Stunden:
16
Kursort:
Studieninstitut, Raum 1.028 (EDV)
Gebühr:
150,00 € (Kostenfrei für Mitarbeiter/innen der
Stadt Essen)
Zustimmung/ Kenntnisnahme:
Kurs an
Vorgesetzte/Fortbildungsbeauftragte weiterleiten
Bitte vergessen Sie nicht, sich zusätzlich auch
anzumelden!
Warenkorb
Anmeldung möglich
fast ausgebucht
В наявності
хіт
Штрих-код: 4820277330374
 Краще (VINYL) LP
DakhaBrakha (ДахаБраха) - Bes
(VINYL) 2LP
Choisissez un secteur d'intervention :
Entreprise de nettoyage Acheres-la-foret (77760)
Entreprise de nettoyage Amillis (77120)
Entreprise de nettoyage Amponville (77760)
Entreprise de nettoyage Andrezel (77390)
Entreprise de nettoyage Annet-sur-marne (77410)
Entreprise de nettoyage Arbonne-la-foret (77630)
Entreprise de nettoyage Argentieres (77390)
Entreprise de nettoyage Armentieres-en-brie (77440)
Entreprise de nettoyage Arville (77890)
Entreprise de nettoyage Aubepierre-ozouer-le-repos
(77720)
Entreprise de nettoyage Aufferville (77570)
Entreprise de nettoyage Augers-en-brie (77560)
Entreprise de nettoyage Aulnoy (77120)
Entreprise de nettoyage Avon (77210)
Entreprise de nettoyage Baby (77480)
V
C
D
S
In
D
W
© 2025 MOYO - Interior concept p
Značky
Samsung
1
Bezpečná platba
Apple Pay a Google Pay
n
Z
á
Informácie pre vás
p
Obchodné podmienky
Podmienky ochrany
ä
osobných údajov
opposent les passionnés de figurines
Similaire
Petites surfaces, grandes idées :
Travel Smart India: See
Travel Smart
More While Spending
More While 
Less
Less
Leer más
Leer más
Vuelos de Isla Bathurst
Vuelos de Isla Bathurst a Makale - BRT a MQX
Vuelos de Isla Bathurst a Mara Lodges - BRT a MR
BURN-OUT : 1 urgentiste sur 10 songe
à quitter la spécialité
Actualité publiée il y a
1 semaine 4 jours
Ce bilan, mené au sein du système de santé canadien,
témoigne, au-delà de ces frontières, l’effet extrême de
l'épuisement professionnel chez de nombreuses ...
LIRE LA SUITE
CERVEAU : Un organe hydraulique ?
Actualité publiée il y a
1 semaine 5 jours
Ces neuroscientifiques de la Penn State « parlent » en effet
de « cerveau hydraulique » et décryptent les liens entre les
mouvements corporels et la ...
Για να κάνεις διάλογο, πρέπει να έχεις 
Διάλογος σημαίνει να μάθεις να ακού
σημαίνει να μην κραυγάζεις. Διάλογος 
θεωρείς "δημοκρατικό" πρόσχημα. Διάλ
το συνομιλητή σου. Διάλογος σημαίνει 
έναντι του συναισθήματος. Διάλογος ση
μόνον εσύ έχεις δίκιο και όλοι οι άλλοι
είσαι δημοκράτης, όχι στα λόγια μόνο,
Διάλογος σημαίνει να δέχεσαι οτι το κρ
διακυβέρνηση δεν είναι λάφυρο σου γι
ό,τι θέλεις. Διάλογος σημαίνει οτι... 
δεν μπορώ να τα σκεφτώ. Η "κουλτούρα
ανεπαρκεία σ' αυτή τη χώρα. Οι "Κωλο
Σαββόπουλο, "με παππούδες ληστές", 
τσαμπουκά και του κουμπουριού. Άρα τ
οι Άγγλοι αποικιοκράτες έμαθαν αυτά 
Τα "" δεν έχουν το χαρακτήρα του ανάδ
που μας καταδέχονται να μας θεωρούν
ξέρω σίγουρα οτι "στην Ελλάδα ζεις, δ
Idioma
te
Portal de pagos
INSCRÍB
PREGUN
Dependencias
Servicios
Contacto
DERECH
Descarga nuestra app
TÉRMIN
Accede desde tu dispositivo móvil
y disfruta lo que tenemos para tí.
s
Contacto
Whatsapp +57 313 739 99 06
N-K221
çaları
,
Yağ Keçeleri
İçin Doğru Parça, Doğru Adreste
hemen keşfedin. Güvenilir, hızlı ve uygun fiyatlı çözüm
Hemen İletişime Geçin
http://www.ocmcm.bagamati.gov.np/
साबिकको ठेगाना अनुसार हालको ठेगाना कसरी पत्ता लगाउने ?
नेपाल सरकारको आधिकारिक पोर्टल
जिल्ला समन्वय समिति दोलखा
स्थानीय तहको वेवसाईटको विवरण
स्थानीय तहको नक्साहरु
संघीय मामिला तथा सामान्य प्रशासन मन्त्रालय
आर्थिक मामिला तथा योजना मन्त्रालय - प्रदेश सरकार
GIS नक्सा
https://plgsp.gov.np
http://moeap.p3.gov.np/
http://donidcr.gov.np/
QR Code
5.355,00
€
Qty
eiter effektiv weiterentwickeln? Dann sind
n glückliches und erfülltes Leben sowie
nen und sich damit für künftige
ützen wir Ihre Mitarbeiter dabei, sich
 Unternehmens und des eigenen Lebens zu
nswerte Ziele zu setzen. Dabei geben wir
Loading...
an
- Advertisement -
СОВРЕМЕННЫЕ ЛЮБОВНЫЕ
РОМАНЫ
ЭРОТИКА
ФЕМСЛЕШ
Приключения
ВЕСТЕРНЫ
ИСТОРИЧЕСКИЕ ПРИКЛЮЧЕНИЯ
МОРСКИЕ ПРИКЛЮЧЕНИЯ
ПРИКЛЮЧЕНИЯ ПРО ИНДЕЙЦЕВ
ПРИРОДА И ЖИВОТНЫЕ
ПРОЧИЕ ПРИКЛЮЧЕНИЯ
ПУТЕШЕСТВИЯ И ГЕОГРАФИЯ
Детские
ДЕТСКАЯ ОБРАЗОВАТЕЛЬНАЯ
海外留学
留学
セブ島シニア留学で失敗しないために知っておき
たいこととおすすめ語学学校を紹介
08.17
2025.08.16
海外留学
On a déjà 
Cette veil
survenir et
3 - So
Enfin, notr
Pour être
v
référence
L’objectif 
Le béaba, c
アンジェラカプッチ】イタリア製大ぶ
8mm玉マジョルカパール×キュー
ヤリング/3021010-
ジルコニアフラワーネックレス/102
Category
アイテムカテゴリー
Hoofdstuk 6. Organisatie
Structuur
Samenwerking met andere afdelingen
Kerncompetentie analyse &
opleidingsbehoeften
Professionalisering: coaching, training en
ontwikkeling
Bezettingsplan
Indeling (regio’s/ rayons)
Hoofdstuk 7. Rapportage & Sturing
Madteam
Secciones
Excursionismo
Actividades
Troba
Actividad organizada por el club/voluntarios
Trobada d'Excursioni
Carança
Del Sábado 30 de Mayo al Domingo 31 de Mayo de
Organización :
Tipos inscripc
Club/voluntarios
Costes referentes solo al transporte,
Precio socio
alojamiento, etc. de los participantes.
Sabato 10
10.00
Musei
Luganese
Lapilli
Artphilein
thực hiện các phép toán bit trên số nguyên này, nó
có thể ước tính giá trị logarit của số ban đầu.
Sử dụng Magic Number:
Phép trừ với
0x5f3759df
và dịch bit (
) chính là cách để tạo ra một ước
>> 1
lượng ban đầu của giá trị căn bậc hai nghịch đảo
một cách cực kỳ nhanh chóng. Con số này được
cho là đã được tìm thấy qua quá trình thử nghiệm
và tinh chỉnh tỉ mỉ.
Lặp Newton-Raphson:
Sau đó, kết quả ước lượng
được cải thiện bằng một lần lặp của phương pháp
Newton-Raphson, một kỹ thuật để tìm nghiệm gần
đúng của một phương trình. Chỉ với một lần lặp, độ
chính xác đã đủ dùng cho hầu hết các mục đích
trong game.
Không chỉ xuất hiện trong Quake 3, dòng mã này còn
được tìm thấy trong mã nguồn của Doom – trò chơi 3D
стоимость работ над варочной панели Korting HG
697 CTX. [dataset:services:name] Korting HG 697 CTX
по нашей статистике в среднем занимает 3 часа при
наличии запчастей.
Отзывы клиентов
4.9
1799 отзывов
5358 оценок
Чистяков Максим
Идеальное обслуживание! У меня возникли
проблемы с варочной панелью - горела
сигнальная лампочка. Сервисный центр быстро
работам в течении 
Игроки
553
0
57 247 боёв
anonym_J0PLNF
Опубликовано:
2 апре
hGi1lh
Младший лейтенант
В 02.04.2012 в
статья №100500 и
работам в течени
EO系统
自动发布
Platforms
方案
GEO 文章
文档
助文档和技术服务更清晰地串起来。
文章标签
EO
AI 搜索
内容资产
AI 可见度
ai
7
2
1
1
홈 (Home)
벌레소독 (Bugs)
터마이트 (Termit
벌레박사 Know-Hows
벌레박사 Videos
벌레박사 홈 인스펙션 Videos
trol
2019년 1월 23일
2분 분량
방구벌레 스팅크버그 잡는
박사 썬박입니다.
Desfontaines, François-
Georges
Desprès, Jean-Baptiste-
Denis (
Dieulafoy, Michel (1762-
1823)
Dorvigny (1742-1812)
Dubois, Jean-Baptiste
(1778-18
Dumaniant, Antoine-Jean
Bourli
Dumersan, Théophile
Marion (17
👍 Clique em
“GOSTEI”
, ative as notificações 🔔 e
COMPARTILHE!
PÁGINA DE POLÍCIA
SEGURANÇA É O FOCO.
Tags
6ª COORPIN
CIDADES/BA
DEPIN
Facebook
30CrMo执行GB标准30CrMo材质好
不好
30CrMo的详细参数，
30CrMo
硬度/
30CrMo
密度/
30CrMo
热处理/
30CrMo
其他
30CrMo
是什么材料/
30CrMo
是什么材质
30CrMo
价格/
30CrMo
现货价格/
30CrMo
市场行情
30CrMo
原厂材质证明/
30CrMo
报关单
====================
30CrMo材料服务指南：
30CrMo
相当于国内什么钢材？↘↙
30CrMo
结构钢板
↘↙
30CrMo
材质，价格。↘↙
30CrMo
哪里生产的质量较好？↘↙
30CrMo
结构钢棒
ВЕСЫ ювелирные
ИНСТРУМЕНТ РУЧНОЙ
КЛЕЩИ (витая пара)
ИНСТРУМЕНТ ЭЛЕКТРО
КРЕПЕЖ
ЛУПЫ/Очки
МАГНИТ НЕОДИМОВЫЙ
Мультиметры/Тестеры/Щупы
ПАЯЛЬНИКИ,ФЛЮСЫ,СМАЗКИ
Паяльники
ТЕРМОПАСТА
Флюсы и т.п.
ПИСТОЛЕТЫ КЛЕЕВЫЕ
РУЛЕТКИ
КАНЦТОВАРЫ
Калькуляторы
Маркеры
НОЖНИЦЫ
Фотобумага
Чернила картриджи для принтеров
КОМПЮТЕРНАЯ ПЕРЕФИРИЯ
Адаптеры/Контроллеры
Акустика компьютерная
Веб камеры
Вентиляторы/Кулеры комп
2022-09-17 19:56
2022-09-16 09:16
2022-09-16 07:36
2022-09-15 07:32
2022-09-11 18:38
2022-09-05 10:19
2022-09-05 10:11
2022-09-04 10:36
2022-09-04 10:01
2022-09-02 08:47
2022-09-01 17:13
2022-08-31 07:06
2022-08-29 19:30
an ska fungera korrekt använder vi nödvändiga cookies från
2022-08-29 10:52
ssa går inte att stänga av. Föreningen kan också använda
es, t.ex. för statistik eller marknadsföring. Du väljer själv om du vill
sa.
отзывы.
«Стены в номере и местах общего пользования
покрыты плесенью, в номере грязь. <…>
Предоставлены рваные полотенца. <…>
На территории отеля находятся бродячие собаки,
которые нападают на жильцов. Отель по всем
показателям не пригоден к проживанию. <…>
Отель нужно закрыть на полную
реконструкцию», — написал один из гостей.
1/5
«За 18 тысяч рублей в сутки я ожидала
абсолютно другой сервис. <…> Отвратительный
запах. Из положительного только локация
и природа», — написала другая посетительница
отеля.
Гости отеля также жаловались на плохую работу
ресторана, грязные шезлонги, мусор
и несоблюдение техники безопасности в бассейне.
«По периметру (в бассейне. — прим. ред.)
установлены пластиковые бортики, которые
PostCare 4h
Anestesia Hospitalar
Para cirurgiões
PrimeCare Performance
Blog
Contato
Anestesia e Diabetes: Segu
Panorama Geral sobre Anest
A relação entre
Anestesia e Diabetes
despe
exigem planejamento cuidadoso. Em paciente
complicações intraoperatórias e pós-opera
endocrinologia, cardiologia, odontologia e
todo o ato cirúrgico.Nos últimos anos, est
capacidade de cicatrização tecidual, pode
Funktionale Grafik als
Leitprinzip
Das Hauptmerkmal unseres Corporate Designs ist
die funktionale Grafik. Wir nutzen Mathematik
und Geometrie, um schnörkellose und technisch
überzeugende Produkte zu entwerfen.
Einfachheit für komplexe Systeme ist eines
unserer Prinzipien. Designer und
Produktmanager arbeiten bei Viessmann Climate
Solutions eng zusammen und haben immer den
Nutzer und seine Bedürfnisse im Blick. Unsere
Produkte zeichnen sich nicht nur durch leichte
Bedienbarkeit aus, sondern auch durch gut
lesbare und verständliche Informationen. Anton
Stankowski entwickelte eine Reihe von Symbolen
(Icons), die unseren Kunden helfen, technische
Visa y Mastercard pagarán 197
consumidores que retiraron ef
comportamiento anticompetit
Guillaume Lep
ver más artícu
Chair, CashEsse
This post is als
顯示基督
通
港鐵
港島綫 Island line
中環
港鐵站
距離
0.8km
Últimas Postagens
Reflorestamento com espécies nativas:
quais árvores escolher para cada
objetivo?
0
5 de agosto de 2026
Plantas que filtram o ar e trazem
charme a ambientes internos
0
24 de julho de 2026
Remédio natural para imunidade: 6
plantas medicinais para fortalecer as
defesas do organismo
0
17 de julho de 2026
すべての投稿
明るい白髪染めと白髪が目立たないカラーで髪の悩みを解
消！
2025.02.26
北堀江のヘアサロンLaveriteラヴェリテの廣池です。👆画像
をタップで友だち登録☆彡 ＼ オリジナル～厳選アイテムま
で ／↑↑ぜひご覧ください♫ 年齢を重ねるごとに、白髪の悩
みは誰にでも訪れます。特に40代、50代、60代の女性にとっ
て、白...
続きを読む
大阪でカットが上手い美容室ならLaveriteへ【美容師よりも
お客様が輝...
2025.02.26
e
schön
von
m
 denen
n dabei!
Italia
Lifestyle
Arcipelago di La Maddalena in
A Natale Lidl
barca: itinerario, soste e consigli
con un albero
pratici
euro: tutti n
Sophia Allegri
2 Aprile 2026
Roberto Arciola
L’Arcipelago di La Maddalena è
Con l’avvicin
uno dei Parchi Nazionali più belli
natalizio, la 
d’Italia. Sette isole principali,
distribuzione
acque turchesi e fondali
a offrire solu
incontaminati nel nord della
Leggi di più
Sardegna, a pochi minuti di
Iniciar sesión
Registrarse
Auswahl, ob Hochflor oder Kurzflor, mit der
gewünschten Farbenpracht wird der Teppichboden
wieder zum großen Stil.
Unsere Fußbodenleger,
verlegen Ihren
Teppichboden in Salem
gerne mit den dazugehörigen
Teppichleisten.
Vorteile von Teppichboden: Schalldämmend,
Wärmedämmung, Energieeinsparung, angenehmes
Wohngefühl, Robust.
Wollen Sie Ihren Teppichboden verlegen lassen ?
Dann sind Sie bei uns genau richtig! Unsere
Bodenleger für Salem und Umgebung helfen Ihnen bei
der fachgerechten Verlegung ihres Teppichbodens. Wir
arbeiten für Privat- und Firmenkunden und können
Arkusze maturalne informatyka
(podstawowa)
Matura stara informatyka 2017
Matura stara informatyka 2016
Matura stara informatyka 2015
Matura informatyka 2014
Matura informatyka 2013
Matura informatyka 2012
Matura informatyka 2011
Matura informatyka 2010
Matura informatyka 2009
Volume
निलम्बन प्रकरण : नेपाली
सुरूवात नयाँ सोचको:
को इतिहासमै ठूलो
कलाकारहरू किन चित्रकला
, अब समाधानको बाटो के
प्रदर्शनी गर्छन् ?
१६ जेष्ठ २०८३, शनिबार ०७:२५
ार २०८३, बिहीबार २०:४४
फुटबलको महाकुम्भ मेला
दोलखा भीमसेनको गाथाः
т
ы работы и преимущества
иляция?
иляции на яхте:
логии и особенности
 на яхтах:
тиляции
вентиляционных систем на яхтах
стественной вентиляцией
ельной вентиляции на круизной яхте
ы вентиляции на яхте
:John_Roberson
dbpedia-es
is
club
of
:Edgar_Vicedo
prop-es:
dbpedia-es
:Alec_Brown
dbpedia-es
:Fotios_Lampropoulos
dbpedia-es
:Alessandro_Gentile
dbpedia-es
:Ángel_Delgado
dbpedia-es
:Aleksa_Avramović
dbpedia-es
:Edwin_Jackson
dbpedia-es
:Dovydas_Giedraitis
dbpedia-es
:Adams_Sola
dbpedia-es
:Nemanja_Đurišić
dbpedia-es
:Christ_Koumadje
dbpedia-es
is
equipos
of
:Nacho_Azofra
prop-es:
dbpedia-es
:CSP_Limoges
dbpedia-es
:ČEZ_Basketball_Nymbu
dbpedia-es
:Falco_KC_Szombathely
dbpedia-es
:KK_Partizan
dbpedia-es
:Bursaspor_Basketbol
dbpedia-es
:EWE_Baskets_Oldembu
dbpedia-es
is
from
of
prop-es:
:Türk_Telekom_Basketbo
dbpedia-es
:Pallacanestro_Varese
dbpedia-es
- - -
EXERCISE AIM: Starting from the first line of the material and ending with the line that contains "(VINYL) 2LP", rewrite those lines with "Warenkorb" changed to "Einkaufswagen" and every other word left the same.

COMPLETED EXERCISE:
Stunden:
16
Kursort:
Studieninstitut, Raum 1.028 (EDV)
Gebühr:
150,00 € (Kostenfrei für Mitarbeiter/innen der
Stadt Essen)
Zustimmung/ Kenntnisnahme:
Kurs an
Vorgesetzte/Fortbildungsbeauftragte weiterleiten
Bitte vergessen Sie nicht, sich zusätzlich auch
anzumelden!
Einkaufswagen
Anmeldung möglich
fast ausgebucht
В наявності
хіт
Штрих-код: 4820277330374
 Краще (VINYL) LP
DakhaBrakha (ДахаБраха) - Bes
(VINYL) 2LP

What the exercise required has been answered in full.